There's a few of these techniques around.

NET (NetMindBody). Psych-K. Holotropic Breathwork. EFT. Hypontherapy - the
Milton Erickson version or the Dolores Cannon methods. Family Constellations.
Plenty of others that I'm not so familiar with.

It's a journey and if you're like me you'll need to engage different
modalities on the way to get to things on different levels and from different
angles. But if you stick at it long enough, it works and things get better.

All that said, if you're at risk of harming yourself or others, you should
certainly see a conventional therapist and seek their advice before
undertaking any of these approaches.

These techniques are all perfectly safe, but are not a replacement for
psychology or psychiatry if you're in a dangerous place.

For more info, look for books/talks by Dr. Bruce Lipton and Dr. Gabor Maté.

And feel free to email me if you want more advice. Address in profile.

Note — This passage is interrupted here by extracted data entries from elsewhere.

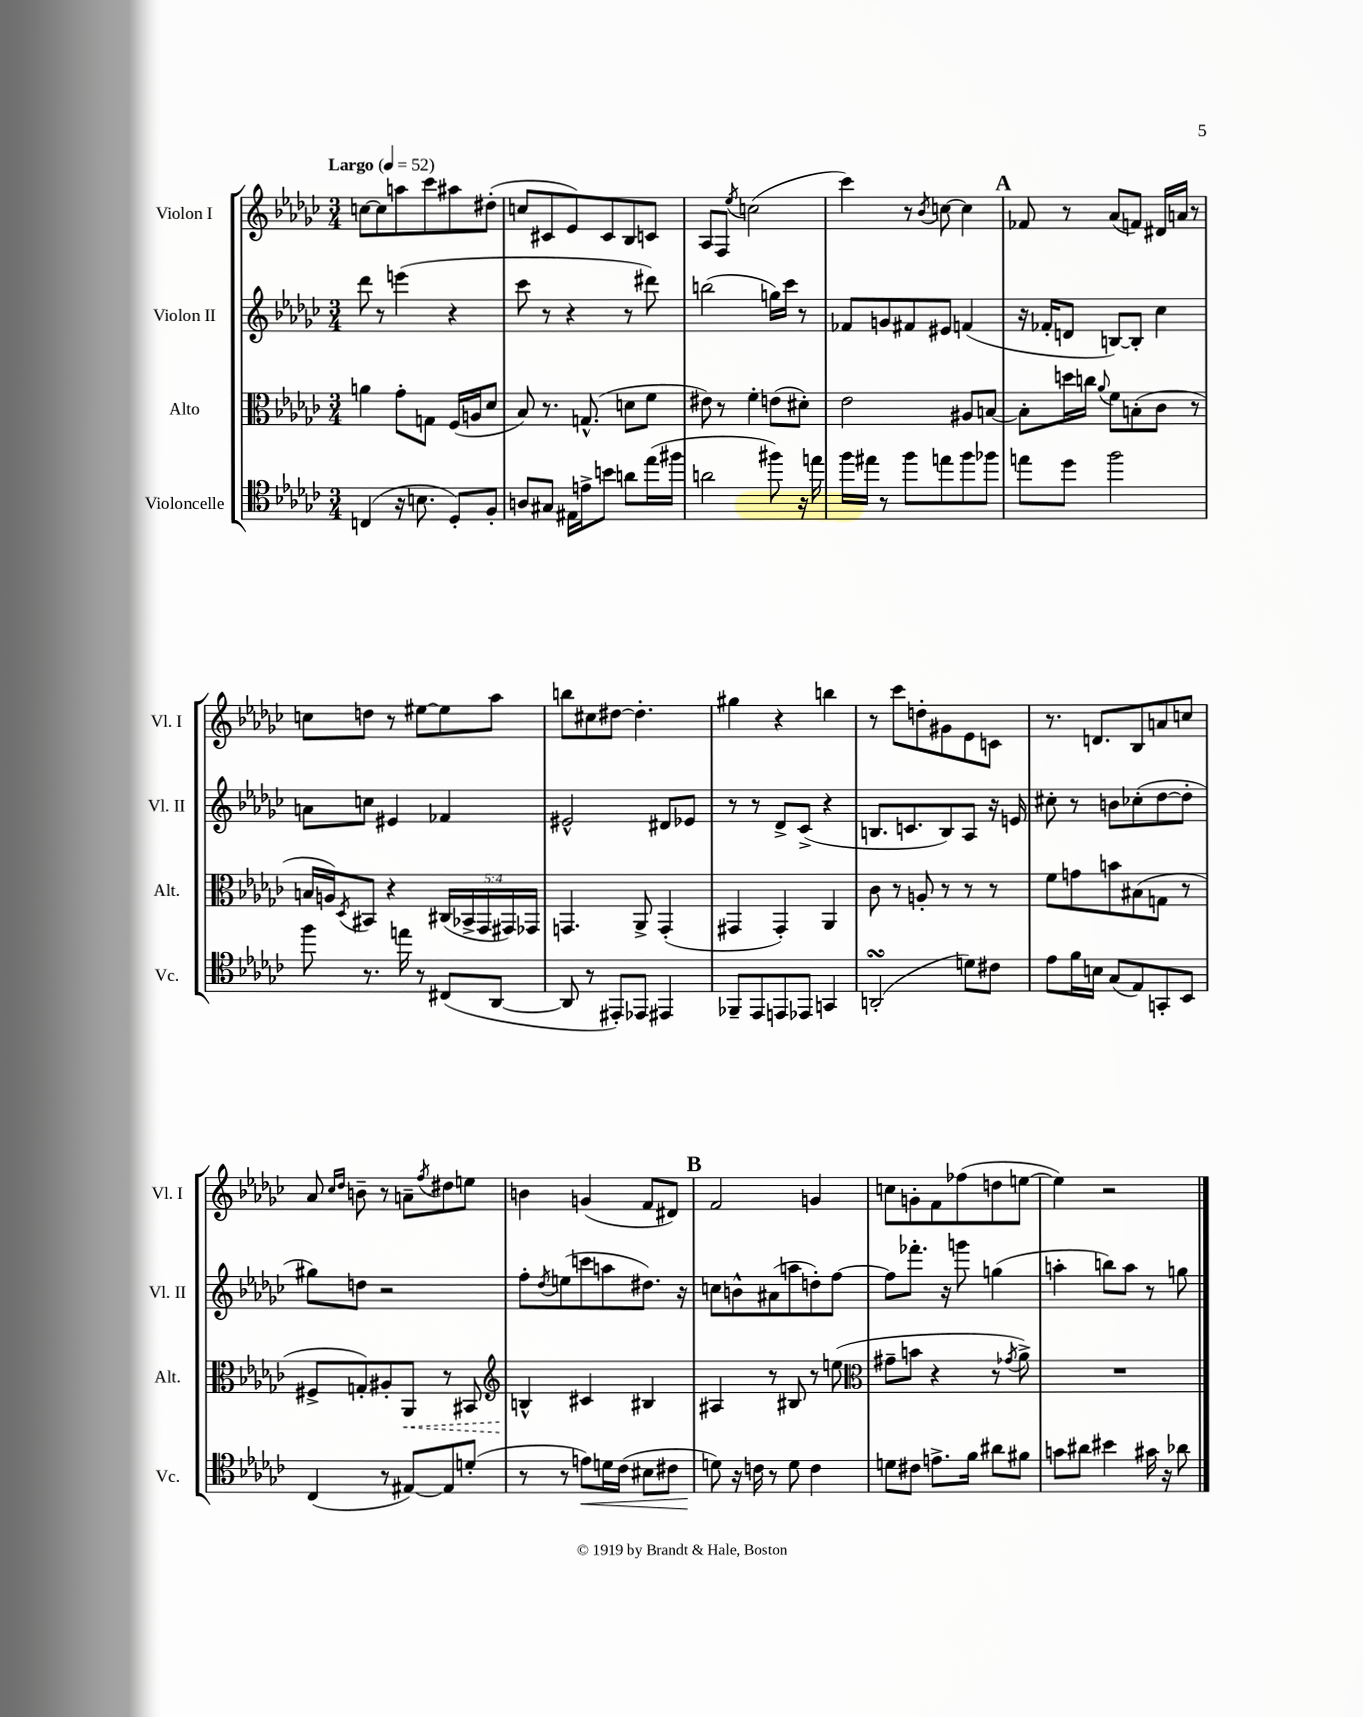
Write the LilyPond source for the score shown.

<<
\new StaffGroup <<
\new Staff = "s0" \with { instrumentName = "Violon I" shortInstrumentName = "Vl. I" } {
    \clef treble \key ges \major \numericTimeSignature \time 3/4 \tempo "Largo" 4 = 52
    c''8~ c''8 a''8 ces'''8 ais''8 dis''8-.( |
    c''8 cis'8 ees'8) cis'8 bes8 c'8 |
    aes8 f8 \acciaccatura { ees''8 } c''2( |
    ces'''4) r8 \acciaccatura { bes'8 } c''8~ c''4 |
    \mark \markup { \bold "A" } fes'8 r8 aes'8( f'8) dis'16 a'16 r8 |
    c''8 d''8 r8 eis''8~ eis''8 aes''8 |
    b''8 cis''8 dis''8~ dis''4.-. |
    gis''4 r4 b''4 |
    r8 ces'''8 d''8-. gis'8 ees'8 c'8 |
    r8. d'8. bes8 a'8 c''8 |
    aes'8 \grace { ces''16 des''16 } b'8-- r8 a'8-- \acciaccatura { f''8 } dis''8 e''8 |
    b'4 g'4( f'8 dis'8) |
    \mark \markup { \bold "B" } f'2 g'4 |
    c''8 g'8-. f'8 fes''8( d''8 e''8~ |
    e''4) r2 \bar "|." |
}
\new Staff = "s1" \with { instrumentName = "Violon II" shortInstrumentName = "Vl. II" } {
    \clef treble \key ges \major \numericTimeSignature \time 3/4
    des'''8 r8 e'''4( r4 |
    ces'''8 r8 r4 r8 dis'''8) |
    b''2( g''16) ces'''16 r8 |
    fes'8 g'8 fis'8 eis'8 f'4( |
    \mark \markup { \bold "A" } r16 fes'16-. d'8 b8~) b8-. ces''4 |
    a'8 c''8 eis'4 fes'4 |
    eis'2-^ dis'8 ees'8 |
    r8 r8 des'8-> ces'8->( r4 |
    b8. c'8. b8) aes8 r16 e'16 |
    cis''8-. r8 b'8 ces''8-.( des''8~ des''8-. |
    gis''8) d''8 r2 |
    f''8-. \acciaccatura { des''8 } e''8( c'''8 a''8 dis''8.) r16 |
    \mark \markup { \bold "B" } c''8 b'8-^ ais'8( a''8 d''8-.) f''8~ |
    f''8 fes'''8.-. r16 g'''8 g''4( |
    a''4-. b''8) a''8 r8 g''8 \bar "|." |
}
\new Staff = "s2" \with { instrumentName = "Alto" shortInstrumentName = "Alt." } {
    \clef alto \key ges \major \numericTimeSignature \time 3/4 \override Staff.TupletNumber.text = #tuplet-number::calc-fraction-text
    a'4 ges'8-. g8 f16( a16 des'8 |
    bes8) r8. g8.-^( d'8 f'8 |
    eis'8) r8 f'4-. e'8( dis'8-.) |
    ees'2 ais8 b8~ |
    \mark \markup { \bold "A" } b8-. d''16 c''16 \appoggiatura { aes'8 } f'8 b8-.( ces'8 r8 |
    b16 a16) \acciaccatura { des8 } bis,8 r4 \tuplet 5/4 { cis16( bes,16-> ges,16 gis,16) ges,16 } |
    g,4. aes,8-> g,4-.( |
    gis,4 gis,4-.) aes,4 |
    ces'8 r8 a8-. r8 r8 r8 |
    f'8 g'8 b'8 bis8( g8 r8 |
    fis8-> g8-.) ais8-. \once \override Hairpin.style = #'dashed-line aes,8\< r8 bis,8 |
    \clef treble b4-^\! cis'4 bis4 |
    \mark \markup { \bold "B" } ais4 r8 bis8 r8 e''8( |
    \clef alto gis'8-- b'8 r4 r8 \acciaccatura { ges'8 } aes'8->) |
    R2. \bar "|." |
}
\new Staff = "s3" \with { instrumentName = "Violoncelle" shortInstrumentName = "Vc." } {
    \clef tenor \key ges \major \numericTimeSignature \time 3/4
    c4( r16 b8. des8-.) f8-. |
    a8 gis8 eis16 e'16-> b'8 a'8 ees''16( fis''16 |
    a'2 fis''8) r16 e''16 |
    f''16 eis''16 r8 f''8 e''8 f''8 fes''8 |
    \mark \markup { \bold "A" } e''8 des''8 f''2 |
    f''8 r8. e''16 r8 cis8( aes,8~ |
    aes,8 r8 eis,8-.) ees,8 eis,4 |
    fes,8-- ees,8 e,8 ees,8 g,4 |
    a,2-.\turn( d'8) cis'8 |
    ees'8 f'16 b16 ges8( ees8) g,8-. bes,8 |
    ces4( r8 eis8~) eis8 d'8-.( |
    r8 r8 e'8\<) d'16 ces'16( bis8 cis'8 |
    \mark \markup { \bold "B" } d'8\!) r16 c'16 r8 d'8 c'4 |
    d'8 cis'8 e'8.-> f'16 ais'8 fis'8 |
    g'8 ais'8 bis'4 gis'16 r16 aes'8 \bar "|." |
}
>>
>>
\layout { \context { \Score \remove "Bar_number_engraver" } }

Love and best wishes to you.

------
anonymous794613
I'm 44, and I think I've given up. I've been battling this feeling for almost
7 years now, but I've started to come to terms with the fact that my
perspective on life has pretty much settled: it's pointless, and nothing
matters, not even family. The only thing that used to spark joy in my life was
sitting in front of a computer and hacking away at random stuff. Now I sit in
front of a computer and stare at the screen for a long time and say to myself
"what's the point?" and just open HN, read a couple of articles, and that's
it. For some background: I have a special needs child who requires constant
care and attention; in addition, I have a wife who's had her share of PTSD
from early childhood that she still carries with her to this day, and it's
manifested in non-stop arguments every day over the tiniest of issues. I
haven't tried seeing a therapist yet; I don't know if I ever will. Maybe one
day. But right now, the only thing that keeps me going is that I have faith in
God (I'm a bit religious), and that He put us on this earth for a reason, and
that this life is supposed to be about trials and tribulations to separate the
good from the bad. But I'm getting very close to the end of my rope, and I
don't know if anything will ever bring me back. Pray for me.